Although the optimal prophylactic antibiotic regimen is unknown, Dr. Lindenauer said the usual recommendation is for a five-day dose of an oral quinolone.
Rebleeds and follow up
According to Dr. Lindenauer, patients at low risk of rebleeding can resume a normal diet immediately. Patients at higher risk should be kept NPO for between 24 and 48 hours and be monitored closely.
“Once you have rebled,” he pointed out, “your risk of mortality multiplies about 10-fold.”
Knowing the specific cause of the bleeding, meanwhile, will determine follow-up and long-term care. If the peptic ulcer was caused by H. pylori, for instance, therapy will likely include two weeks of PPIs plus two antibiotics, such as clarithromycin and amoxicillin or metronidazole. If the ulcer was caused by use of nonsteroidal anti-inflammatory drugs (NSAIDs), treatment will include four weeks of PPIs plus discontinuing the NSAID (or adding misoprostol), which can cure 75% of cases after eight weeks.
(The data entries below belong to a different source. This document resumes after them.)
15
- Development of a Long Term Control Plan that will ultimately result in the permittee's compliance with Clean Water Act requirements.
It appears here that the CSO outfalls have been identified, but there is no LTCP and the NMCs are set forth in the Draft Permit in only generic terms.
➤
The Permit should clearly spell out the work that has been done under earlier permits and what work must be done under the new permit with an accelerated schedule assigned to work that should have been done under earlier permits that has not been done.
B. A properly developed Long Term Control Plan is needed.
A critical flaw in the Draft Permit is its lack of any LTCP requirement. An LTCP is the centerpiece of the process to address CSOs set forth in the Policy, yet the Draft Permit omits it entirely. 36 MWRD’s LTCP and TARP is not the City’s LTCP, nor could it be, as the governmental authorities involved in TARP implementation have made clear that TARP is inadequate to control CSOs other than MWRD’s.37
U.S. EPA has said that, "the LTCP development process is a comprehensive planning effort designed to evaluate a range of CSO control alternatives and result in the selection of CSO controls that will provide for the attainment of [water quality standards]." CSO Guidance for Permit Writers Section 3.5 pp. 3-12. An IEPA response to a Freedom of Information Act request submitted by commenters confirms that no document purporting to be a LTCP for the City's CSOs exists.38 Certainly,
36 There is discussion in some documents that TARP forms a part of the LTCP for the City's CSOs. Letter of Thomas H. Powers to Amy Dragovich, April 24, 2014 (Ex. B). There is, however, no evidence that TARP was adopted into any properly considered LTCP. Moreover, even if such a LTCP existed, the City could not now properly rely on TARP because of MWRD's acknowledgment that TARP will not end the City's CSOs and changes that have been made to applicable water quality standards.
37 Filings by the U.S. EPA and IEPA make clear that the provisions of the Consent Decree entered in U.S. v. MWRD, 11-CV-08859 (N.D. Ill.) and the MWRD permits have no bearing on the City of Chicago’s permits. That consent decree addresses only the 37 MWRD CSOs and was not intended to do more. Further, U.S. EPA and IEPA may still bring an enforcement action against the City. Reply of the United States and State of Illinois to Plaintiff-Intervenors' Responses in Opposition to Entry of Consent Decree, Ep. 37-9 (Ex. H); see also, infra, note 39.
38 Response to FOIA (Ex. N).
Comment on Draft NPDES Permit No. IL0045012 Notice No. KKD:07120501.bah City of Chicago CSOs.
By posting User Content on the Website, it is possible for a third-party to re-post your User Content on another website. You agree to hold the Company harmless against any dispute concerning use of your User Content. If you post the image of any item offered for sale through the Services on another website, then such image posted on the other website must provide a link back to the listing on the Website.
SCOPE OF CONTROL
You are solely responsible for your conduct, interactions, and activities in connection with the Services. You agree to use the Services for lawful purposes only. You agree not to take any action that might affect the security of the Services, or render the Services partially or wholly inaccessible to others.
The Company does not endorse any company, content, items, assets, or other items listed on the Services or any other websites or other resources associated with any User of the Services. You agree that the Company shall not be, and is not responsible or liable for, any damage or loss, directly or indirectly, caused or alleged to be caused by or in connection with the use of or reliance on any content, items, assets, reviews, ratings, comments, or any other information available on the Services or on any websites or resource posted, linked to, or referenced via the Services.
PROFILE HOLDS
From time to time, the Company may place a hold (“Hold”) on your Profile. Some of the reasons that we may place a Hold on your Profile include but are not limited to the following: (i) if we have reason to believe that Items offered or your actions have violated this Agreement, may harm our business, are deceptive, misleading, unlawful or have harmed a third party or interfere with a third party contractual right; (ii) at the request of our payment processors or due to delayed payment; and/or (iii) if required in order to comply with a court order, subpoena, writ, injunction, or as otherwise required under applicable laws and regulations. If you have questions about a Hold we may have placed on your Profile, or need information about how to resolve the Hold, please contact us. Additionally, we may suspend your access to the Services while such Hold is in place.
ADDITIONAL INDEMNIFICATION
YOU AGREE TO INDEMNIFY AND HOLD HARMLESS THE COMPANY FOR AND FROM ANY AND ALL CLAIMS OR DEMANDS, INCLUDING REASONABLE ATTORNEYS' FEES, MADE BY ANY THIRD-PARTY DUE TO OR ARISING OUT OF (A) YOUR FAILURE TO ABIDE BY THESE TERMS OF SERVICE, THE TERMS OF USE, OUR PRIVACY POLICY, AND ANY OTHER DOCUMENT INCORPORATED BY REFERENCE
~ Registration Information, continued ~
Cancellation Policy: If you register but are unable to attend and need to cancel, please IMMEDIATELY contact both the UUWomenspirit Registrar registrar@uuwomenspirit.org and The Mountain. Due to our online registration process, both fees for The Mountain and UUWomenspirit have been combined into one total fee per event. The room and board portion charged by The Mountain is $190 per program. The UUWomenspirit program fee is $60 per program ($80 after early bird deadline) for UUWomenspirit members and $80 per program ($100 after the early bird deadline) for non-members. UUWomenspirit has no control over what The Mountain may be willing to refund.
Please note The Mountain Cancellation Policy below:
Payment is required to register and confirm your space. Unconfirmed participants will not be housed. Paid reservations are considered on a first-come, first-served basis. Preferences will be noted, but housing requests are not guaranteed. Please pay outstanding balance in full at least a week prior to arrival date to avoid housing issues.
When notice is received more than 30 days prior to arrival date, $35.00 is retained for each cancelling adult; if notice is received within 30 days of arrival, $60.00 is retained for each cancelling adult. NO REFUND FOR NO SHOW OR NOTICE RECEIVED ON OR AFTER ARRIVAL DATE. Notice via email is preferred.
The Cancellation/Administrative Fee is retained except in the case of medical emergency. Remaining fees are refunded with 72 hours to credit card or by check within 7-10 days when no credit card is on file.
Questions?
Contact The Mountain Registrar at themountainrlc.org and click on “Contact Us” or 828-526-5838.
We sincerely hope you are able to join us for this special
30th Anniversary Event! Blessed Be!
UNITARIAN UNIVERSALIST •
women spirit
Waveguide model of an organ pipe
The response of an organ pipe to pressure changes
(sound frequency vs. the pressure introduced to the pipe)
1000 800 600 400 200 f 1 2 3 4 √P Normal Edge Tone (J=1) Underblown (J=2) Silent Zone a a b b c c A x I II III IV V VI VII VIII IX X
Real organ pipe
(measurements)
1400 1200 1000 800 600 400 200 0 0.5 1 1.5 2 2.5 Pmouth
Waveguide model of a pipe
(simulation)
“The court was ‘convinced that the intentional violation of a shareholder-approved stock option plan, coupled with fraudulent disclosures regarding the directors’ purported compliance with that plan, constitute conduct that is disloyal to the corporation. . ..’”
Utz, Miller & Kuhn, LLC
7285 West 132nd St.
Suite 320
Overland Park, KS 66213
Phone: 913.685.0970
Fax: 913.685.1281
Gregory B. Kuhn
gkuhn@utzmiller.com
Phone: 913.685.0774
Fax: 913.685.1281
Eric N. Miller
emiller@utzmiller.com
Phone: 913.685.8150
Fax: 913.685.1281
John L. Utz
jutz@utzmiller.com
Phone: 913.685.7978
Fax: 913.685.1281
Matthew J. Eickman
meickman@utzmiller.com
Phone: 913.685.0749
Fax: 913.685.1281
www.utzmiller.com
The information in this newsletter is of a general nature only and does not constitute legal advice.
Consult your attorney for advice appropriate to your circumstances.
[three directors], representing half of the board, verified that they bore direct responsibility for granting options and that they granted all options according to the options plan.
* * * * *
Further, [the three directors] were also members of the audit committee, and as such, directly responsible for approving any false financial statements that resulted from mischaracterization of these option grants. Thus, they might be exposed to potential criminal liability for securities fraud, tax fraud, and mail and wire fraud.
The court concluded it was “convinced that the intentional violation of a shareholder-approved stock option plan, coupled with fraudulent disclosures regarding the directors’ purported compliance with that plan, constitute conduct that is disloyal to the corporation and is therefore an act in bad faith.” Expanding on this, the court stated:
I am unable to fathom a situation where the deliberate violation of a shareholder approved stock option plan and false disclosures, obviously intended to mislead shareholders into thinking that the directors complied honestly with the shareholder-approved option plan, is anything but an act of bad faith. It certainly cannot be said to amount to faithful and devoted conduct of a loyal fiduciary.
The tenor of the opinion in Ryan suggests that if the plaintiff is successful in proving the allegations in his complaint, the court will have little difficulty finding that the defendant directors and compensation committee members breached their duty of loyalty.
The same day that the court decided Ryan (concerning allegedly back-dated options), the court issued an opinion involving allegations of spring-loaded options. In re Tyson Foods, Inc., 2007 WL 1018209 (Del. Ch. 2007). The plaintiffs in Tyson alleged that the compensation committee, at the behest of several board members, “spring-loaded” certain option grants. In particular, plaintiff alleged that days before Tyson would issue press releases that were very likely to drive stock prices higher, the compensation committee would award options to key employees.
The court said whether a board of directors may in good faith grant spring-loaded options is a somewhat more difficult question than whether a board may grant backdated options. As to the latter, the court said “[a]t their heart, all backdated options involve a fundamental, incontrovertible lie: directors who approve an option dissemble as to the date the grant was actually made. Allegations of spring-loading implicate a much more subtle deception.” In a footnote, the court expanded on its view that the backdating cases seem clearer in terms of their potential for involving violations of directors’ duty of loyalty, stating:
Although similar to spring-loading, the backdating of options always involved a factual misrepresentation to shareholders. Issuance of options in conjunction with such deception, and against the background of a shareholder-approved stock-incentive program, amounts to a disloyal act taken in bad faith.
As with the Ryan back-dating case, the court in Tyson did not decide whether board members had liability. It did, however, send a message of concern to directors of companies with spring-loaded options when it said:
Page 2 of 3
For patients whose ulcers are caused by neither of these, hospitalists should look for malignancies or for Z-E syndrome. Once these are ruled out, Dr. Lindenauer said, these patients will need life-long acid suppression therapy.
And if rebleeding occurs, repeating endoscopic hemostasis works in about two-thirds of cases. If it doesn’t, patients will need surgery.
Given the higher complication rate with surgery, Dr. Lindenauer said he considers it reasonable to try do a repeat EGD first, recognizing that some patients will ultimately need surgery anyway.
Patients with variceal bleeding, by comparison, are “exceptionally high-risk patients,” Dr. Lindenauer said. “All require intervention.”
With these patients, the risk of rebleeding remains high for six weeks after the initial bleed, and underlying comorbidities are just as likely to drive the outcome as the bleeding. Mortality, he said, is usually the result of aspiration, sepsis, coma and renal failure, not exsanguination or persistent bleeding.
Gastroesophageal varices vary with the extent of liver disease, such that 40% of patients with Childs A cirrhosis and more than 80% of patients with Childs C cirrhosis have varices.
Variceal hemorrhage is responsible for about one-third of all deaths in cirrhosis patients, and the risk of rebleeding in the first two days can top 50%.
Patients with bleeding varices also require different endoscopic interventions. The primary choices, Dr. Lindenauer said, are sclerotherapy, which usually achieves initial hemostasis 75% to 100% of the time, but results in complications in up to 20% of patients.
The other choice “band ligation “has a lower complication rate. That’s why, he said, band ligation has “superseded sclerotherapy when technically possible.”
Effective non-endoscopic therapies are the vasopressin analogues somatostatin and octreotide. And if sclerotherapy or band ligation is not immediately available, octreotide is a reasonable alternative, he added. Studies show that a combination of octreotide and sclerotherapy or band ligation “is superior to either modality alone.”
Moreover, octreotide should be given empirically to patients with upper GI bleeding in the setting of advanced liver disease, whether or not the patient has a history of variceal bleeding.
“Given the terrible outcomes in variceal hemorrhage, this is a very low-cost, low risk therapy,” he said. While it is not recommended for non-variceal hemorrhage, “it is also not going to do any harm.” The drug seems to have its best effect in the short-term, to control a hemorrhage immediately, but it is not a long-term solution.
“Recent meta-analyses,” he said, “temper expectations.”
Deborah Gesensway is a freelance writer reporting on U.S. health care from Toronto, Canada.